China's quarterly report card is in, and it's bad — but Beijing is unlikely to step in and prop up the economy just yet
- China posted GDP growth of 6.3% in the second quarter of 2023, badly missing expectations.
- The GDP print was off a low base in 2022 and up just 0.8% on-quarter.
- Even so, China is unlikely to unleash major stimulus measures to boost the economy because it's already in so much debt.
The world's second-largest economy is in trouble, but analysts say Beijing is unlikely to step in with a massive stimulus just yet.
China has been reporting disappointing data in the last few months after a post-COVID growth spurt slowed. On Monday, China said its GDP grew by 6.3% in the second quarter from a year ago — a big miss from the 7.3% economists polled by Reuters had forecast.
And while the GDP did grow year-on-year, it bears noting that the comparison is with a low base from last year when China's economy was battered by on-off COVID-19 restrictions.
All these troubles have forced a discussion on a potential stimulus package from the government. "There are growing hopes for 'big bang' stimulus to fire up China's growth," Vishnu Varathan, the head of economics and strategy at Mizuho Bank, wrote in a Monday note before China's second-quarter GDP release.
But any shot in the arm is likely to be limited and targeted, other analysts say.
For starters, China has already signaled that while it would roll out more policy support for the economy, it wouldn't be overly aggressive with the measures.
In March, the Chinese central bank already cut the reserve requirement ratio — the amount of cash banks need to hold as reserves — and shaved its benchmark lending rates by 0.1 percentage point in June.

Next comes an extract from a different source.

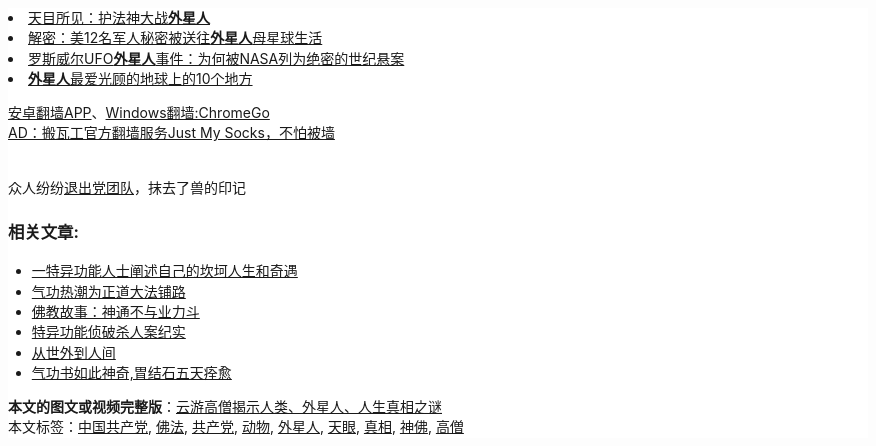 <li><a href='https://www.bannedbook.org/bnews/aomi/life/20200915/1396738.html' target='_blank'>天目所见：护法神大战<b>外星人</b></a></li> <li><a href='https://www.bannedbook.org/bnews/cnnews/20200912/1395318.html' target='_blank'>解密：美12名军人秘密被送往<b>外星人</b>母星球生活</a></li> <li><a href='https://www.bannedbook.org/bnews/bannedvideo/20200911/1394682.html' target='_blank'>罗斯威尔UFO<b>外星人</b>事件：为何被NASA列为绝密的世纪悬案</a></li> <li><a href='https://www.bannedbook.org/bnews/comments/20200910/1393801.html' target='_blank'><b>外星人</b>最爱光顾的地球上的10个地方</a></li> </ul> <p class="texttj"> <a href="https://github.com/bannedbook/fanqiang/wiki/%E7%A6%81%E9%97%BB%E7%BD%91%E5%AE%89%E5%8D%93%E7%BF%BB%E5%A2%99%E6%96%B0%E9%97%BBAPP" target="_blank">安卓翻墙APP</a>、<a href="https://github.com/bannedbook/fanqiang/wiki/Chrome%E4%B8%80%E9%94%AE%E7%BF%BB%E5%A2%99%E5%8C%85" target="_blank">Windows翻墙:ChromeGo</a><br/> <a href="https://github.com/killgcd/justmysocks/blob/master/README.md" target="_blank">AD：搬瓦工官方翻墙服务Just My Socks，不怕被墙</a> </p><p><br /> 众人纷纷<a class="postlink" href="http://tuidang.epochtimes.com/">退出党团队</a>，抹去了兽的印记</p>  <h3>相关文章:</h3> <ul> <li><a href="http://www.qi-gong.me/xiulian/20121114/738.html"> 一特异功能人士阐述自己的坎坷人生和奇遇</a></li> <li><a href="http://www.qi-gong.me/health-qigong/20111108/78.html">气功热潮为正道大法铺路</a></li> <li><a href="http://www.qi-gong.me/xiulian/20111114/123.html">佛教故事：神通不与业力斗</a></li> <li><a href="http://www.qi-gong.me/health-qigong/20111113/116.html">特异功能侦破杀人案纪实 </a></li> <li><a href="http://www.qi-gong.me/xiulian/20121123/794.html">从世外到人间</a></li> <li><a href="http://www.qi-gong.me/health-qigong/20121128/827.html">气功书如此神奇,胃结石五天痊愈</a></li> </ul> </p><a name='sharetosocial'></a>         <div><b>本文的图文或视频完整版</b>：<a href='https://www.bannedbook.org/bnews/comments/20200919/82684.html'>云游高僧揭示人类、外星人、人生真相之谜</a></div>  </div> <div class="postfooter"> <div>本文标签：<a href="https://www.bannedbook.org/bnews/tag/%e4%b8%ad%e5%9b%bd%e5%85%b1%e4%ba%a7%e5%85%9a/" rel="tag">中国共产党</a>, <a href="https://www.bannedbook.org/bnews/tag/%E4%BD%9B%E6%B3%95/" rel="tag">佛法</a>, <a href="https://www.bannedbook.org/bnews/tag/%e5%85%b1%e4%ba%a7%e5%85%9a/" rel="tag">共产党</a>, <a href="https://www.bannedbook.org/bnews/tag/%e5%8a%a8%e7%89%a9/" rel="tag">动物</a>, <a href="https://www.bannedbook.org/bnews/tag/%e5%a4%96%e6%98%9f%e4%ba%ba/" rel="tag">外星人</a>, <a href="https://www.bannedbook.org/bnews/tag/%e5%a4%a9%e7%9c%bc/" rel="tag">天眼</a>, <a href="https://www.bannedbook.org/bnews/tag/%e7%9c%9f%e7%9b%b8/" rel="tag">真相</a>, <a href="https://www.bannedbook.org/bnews/tag/%E7%A5%9E%E4%BD%9B/" rel="tag">神佛</a>, <a href="https://www.bannedbook.org/bnews/tag/%e9%ab%98%e5%83%a7/" rel="tag">高僧</a></div>  </div>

"The policy measures launched in the early stage are taking effect, and we must be patient and confident in the sustained and stable economic growth," Liu Guoqiang, the deputy governor of the Chinese central bank told reporters on Friday, according to Insider's translation of the official transcript.
In the past, China has tried to stimulate domestic demand on a large scale — usually with infrastructure and housing project developments.
But this has contributed to the already massive debt levels in the country's economy — China's total debt to GDP ratio already hit a record high of nearly 300% in the first quarter of the year, according to a May 8 Bloomberg analysis based on official data.
The inherent risk with such high debt levels is that a default threatens a domino impact on the Chinese economy — and even the world.
"There are a lot of expectations on the Chinese government to have more stimulus policies. I don't think this is real," Zhu Min, a former deputy managing director of the International Monetary Fund said at the World Economic Forum's "Summer Davos" in Tianjin, China, on June 29, per Bloomberg.
Robert Carnell, ING's head of research for Asia Pacific wrote in a July 6 note that China is already a "debt-fueled sector in an economy which is already sitting on large amounts of debt."
"Allowing this sector's weakness to run its course may hurt growth now, but this is probably viewed as a price worth paying for more sustainable crisis-free growth ahead," Carnell added.
All this just means investors will have to sit tight for the ride ahead and not hold out for a quick rebound.
That's because Beijing may not even hit the 5% GDP growth target it has set for itself this year even as they roll out support measures to stimulate the economy, Nomura economists wrote in a Monday note seen by Insider.
"We believe markets should curb their expectations for a fast, cure-all package and instead embrace expectations of a growth slowdown to below 4.0% in 2024," the economists added.